The Law Society has said a record 186 British lawyers were admitted by the end of June, compared with less than 50 at the same time last year. This year's figure is already almost four times the number of British solicitors qualified to practise in Ireland during 2014.

"Solicitors are flowing into this jurisdiction in unprecedented numbers. They don't intend to come here and practise, they are acquiring the additional qualification as an Irish solicitor, as they are entitled to," the Law Society's director general Ken Murphy said.

Mr Murphy said the English and Welsh lawyers were quite openly saying they were engaged in contingency planning.

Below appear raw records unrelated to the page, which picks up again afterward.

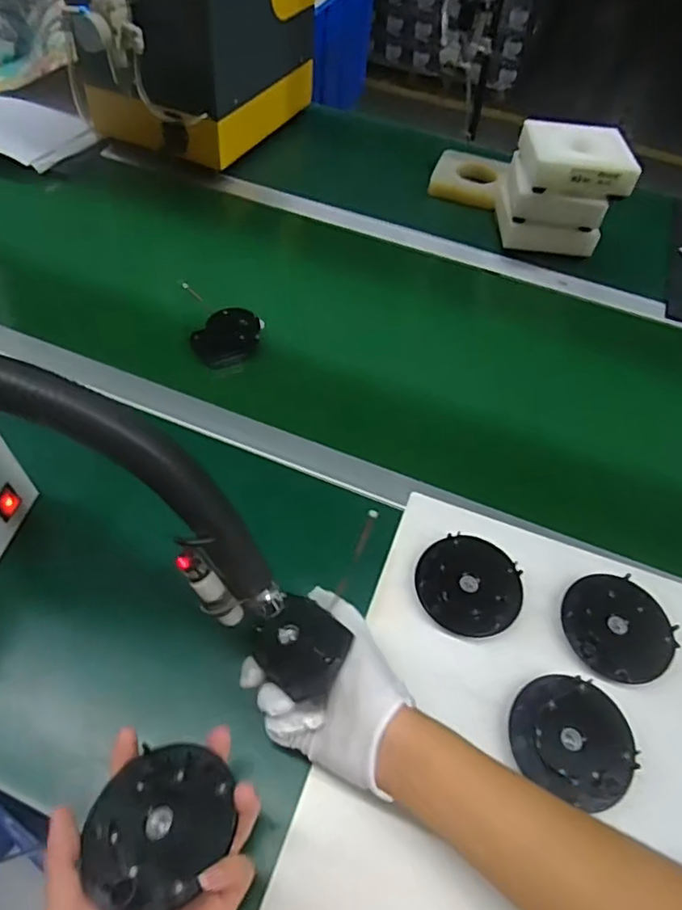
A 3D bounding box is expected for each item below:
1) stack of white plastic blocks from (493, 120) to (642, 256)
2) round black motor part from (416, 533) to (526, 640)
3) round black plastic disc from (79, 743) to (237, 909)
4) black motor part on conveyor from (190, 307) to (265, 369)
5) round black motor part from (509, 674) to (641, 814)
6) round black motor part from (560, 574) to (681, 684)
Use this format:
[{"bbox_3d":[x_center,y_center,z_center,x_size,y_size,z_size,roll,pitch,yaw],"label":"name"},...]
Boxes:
[{"bbox_3d":[0.320,-0.385,0.860,0.149,0.148,0.123,6,52,-1],"label":"stack of white plastic blocks"},{"bbox_3d":[0.116,0.114,0.528,0.092,0.006,0.091,3,52,-3],"label":"round black motor part"},{"bbox_3d":[-0.112,0.222,0.359,0.084,0.022,0.084,-35,48,-23],"label":"round black plastic disc"},{"bbox_3d":[-0.135,-0.142,0.703,0.084,0.044,0.050,-18,56,-18],"label":"black motor part on conveyor"},{"bbox_3d":[0.181,0.217,0.459,0.091,0.011,0.084,3,52,-3],"label":"round black motor part"},{"bbox_3d":[0.243,0.149,0.513,0.091,0.008,0.091,3,52,-3],"label":"round black motor part"}]

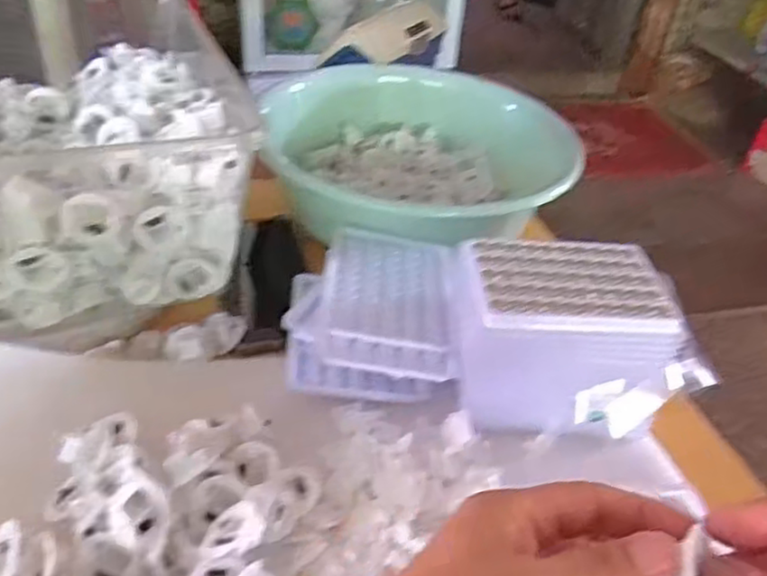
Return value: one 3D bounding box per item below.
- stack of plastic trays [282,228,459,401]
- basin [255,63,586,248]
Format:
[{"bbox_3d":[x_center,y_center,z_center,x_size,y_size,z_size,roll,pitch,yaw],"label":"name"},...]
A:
[{"bbox_3d":[-0.006,0.013,0.514,0.116,0.043,0.152,7,38,0],"label":"stack of plastic trays"},{"bbox_3d":[0.025,-0.135,0.684,0.263,0.094,0.263,4,38,-3],"label":"basin"}]

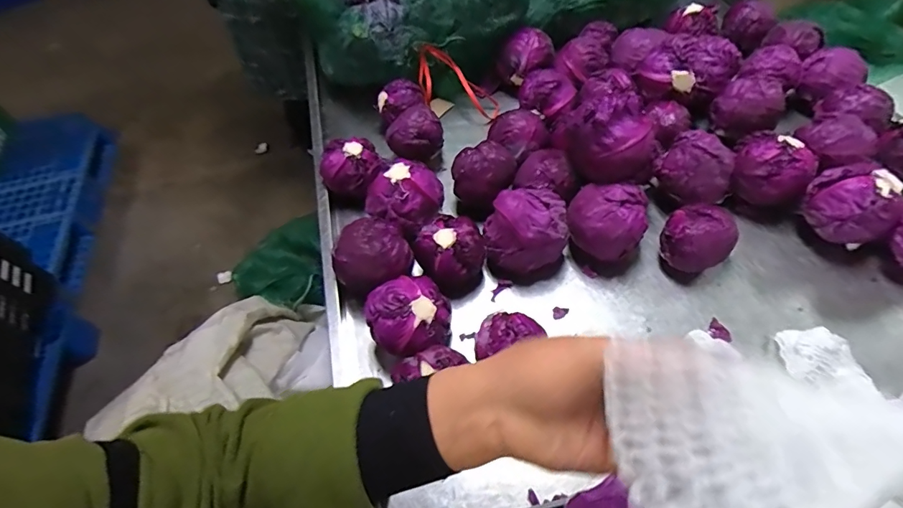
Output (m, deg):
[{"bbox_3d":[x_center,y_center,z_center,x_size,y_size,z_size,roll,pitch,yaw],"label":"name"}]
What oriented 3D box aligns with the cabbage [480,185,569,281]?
[{"bbox_3d":[0.122,-0.036,0.739,0.135,0.119,0.106,-7,56,1],"label":"cabbage"}]

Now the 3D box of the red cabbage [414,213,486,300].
[{"bbox_3d":[-0.001,0.004,0.747,0.100,0.118,0.096,-3,56,4],"label":"red cabbage"}]

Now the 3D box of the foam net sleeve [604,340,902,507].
[{"bbox_3d":[0.175,0.097,0.170,0.216,0.041,0.127,1,55,19],"label":"foam net sleeve"}]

He said it was especially relevant for solicitors who are specialists in European and competition law based in their London offices.

Under EU rules, lawyers who have qualified in England, Wales or Northern Ireland need just a simple process to practise in the Republic but rules for Scotland are more rigorous.

Ireland has most to lose if British voters opt for 'Leave' on Thursday but Brexit could also see some law firms relocating to Ireland from Britain.

The Foreign Affairs Department reports that in 2014 and 2015, there was a 6.5pc increase in the number of first-time Irish passport applications from Great Britain, compared to a 0.9pc increase from all other foreign countries.

But the Foreign Affairs Department said it cannot link this to the Brexit referendum due on Thursday, as it never asks a qualified person's reason for applying for an Irish passport.

In May there 488 such passport applications, slightly down on numbers in May 2015.